Fragen und Antworten zum Datenschutz

Der Bundesrat hat eine einzige Vorlage vorgeschlagen, damit sich das Parlament nicht mehrmals mit ähnlichen Änderungen der Datenschutzgesetzgebung befassen muss. Der Nationalrat hat jedoch nun beschlossen, das Geschäft in zwei Etappen aufzuteilen. In einer ersten Etappe soll nur die Schengen-relevante EU-Richtlinie 2016/680 zum Datenschutz in Strafsachen umgesetzt werden. Erst in einer zweiten Etappe soll danach die Totalrevision des Datenschutzgesetzes beraten werden. Diese Revision wird auch der EU-Datenschutz-Grundverordnung und der revidierten Datenschutz-Konvention 108 des Europarates Rechnung tragen. Dabei muss ein Teil der Anpassungen der ersten Etappe wieder aufgehoben und in die Totalrevision integriert werden.

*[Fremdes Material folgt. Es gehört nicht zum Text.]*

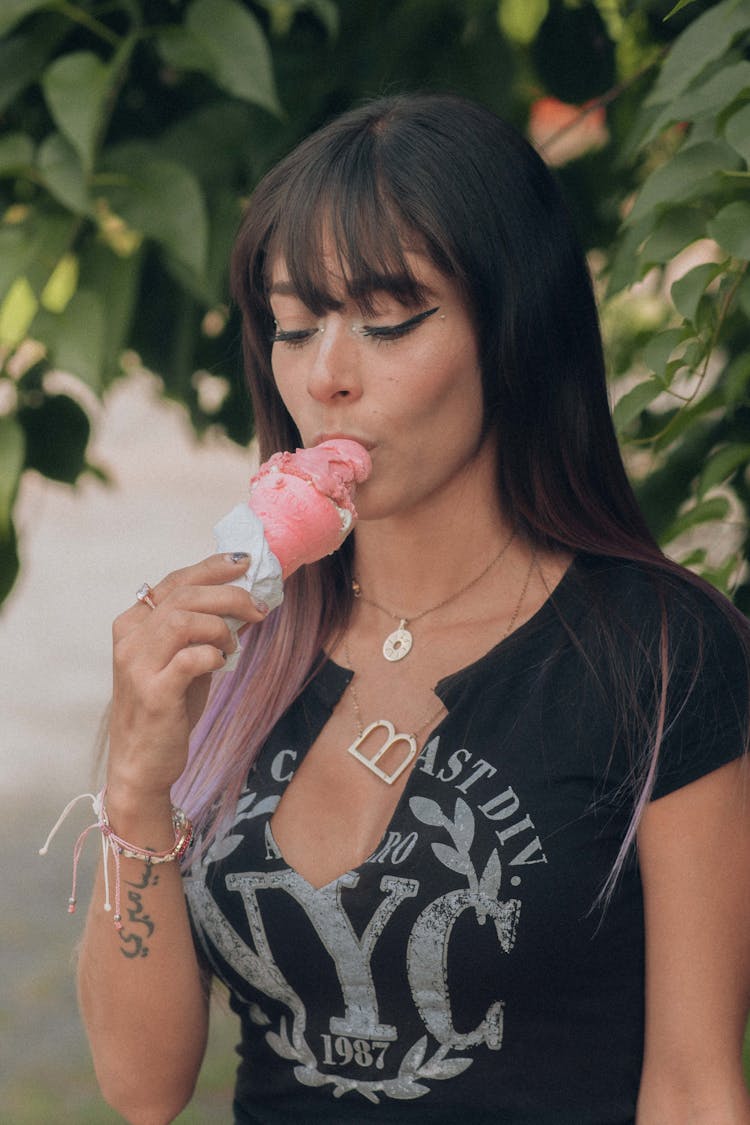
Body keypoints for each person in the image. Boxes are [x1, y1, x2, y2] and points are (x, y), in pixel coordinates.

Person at [76, 93, 750, 1124]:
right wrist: (136, 783)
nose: (327, 376)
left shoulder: (659, 652)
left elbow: (696, 1087)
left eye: (388, 322)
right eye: (293, 327)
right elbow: (141, 1087)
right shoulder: (240, 646)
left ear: (512, 327)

Die EU-Richtlinie 2016/680 hat einen spezifischen Geltungsbereich. Sie regelt Datenbearbeitungen durch Behörden zum Zweck der Strafverfolgung, Strafvollstreckung und der Abwehr von Gefahren für die öffentliche Sicherheit. Es handelt sich dabei um eine Weiterentwicklung des Schengen-Besitzstands, welche die Schweiz aufgrund des Schengen-Assoziierungsabkommens übernehmen muss.

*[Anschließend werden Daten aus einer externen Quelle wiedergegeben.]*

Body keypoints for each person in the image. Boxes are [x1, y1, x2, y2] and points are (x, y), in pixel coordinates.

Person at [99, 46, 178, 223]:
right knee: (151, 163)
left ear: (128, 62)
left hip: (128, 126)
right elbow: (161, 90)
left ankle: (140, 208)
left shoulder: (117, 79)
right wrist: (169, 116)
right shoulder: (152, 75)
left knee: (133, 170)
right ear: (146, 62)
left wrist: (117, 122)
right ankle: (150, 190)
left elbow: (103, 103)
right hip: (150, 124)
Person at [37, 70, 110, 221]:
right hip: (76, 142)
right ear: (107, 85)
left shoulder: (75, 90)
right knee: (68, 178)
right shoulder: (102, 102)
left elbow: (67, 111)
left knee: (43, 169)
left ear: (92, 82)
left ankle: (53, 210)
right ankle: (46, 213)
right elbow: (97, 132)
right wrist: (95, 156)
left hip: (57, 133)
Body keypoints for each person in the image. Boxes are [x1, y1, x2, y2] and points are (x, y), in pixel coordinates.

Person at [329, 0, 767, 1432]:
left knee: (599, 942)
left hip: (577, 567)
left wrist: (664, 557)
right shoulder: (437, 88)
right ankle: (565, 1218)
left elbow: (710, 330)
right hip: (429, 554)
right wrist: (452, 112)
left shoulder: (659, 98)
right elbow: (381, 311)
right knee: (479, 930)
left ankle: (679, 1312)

Die Datenschutz-Grundverordnung regelt allgemein den Schutz von Daten, die von privaten Personen oder Behörden der EU-Mitgliedstaaten bearbeitet werden. Anders als die EU-Richtlinie 2016/680 zum Datenschutz in Strafsachen ist die EU-Datenschutz-Grundverordnung keine Weiterentwicklung des Schengen-Besitzstandes und ist für die Schweiz nicht direkt verbindlich. Allerdings gilt die EU-Datenschutz-Grundverordnung auch für Unternehmen in der Schweiz, wenn sie Personen in der EU Waren oder Dienstleistungen anbieten oder wenn sie das Verhalten von Personen in der EU beobachten. Zudem ist es für die Schweiz wichtig, dass sie von der EU weiterhin als Drittstaat mit einem angemessenen Datenschutzniveau anerkannt wird. Die Revision des Datenschutzrechts ist für die Schweiz aber auch unabhängig von den Entwicklungen in der EU notwendig: das Datenschutzgesetz DSG muss dem Internetzeitalter angepasst werden. Ziel ist den Schutz der persönlichen Daten zu verbessern und zeitgemäss zu machen.

Bis heute haben rund 50 Staaten die Datenschutz-Konvention 108 des Europarats ratifiziert, darunter auch die Schweiz. Es ist das erste verbindliche völkerrechtliche Instrument im Bereich des Datenschutzes und datiert aus dem Jahr 1981. Der Europarat hat nun auch diese Konvention dem digitalen Zeitalter angepasst. Mit der Ratifizierung der revidierten Konvention kann die Schweiz gegenüber ihren internationalen Vertragspartnern ein gutes Datenschutzniveau behalten und stärkt damit den Wirtschaftsstandort Schweiz. Mit der Totalrevision des Datenschutzgesetzes DSG sollen die Anforderungen der neuen Konvention 108 erfüllt werden. Inhaltlich sind sie den neuen EU-Datenschutzbestimmungen und den Bestrebungen der Schweiz sehr ähnlich.

Im Zentrum der Revision des Datenschutzgesetzes DSG steht der Schutz für die Bürgerinnen und Bürger: sie sollen grundsätzlich die Hoheit über ihre eigenen Daten behalten. Eine strengere Informationspflicht bei der Beschaffung von Personendaten und eine Meldepflicht beim Verlust von Personendaten sollen zu mehr Transparenz führen. Weiter wird der Datenschutz an die neuen technologischen Entwicklungen angepasst: verschiedene Vorschriften zu Profiling und automatisierten Einzelentscheidungen sowie zum Datenschutz durch Technik sollen den Schutz der persönlichen Daten weiter erhöhen.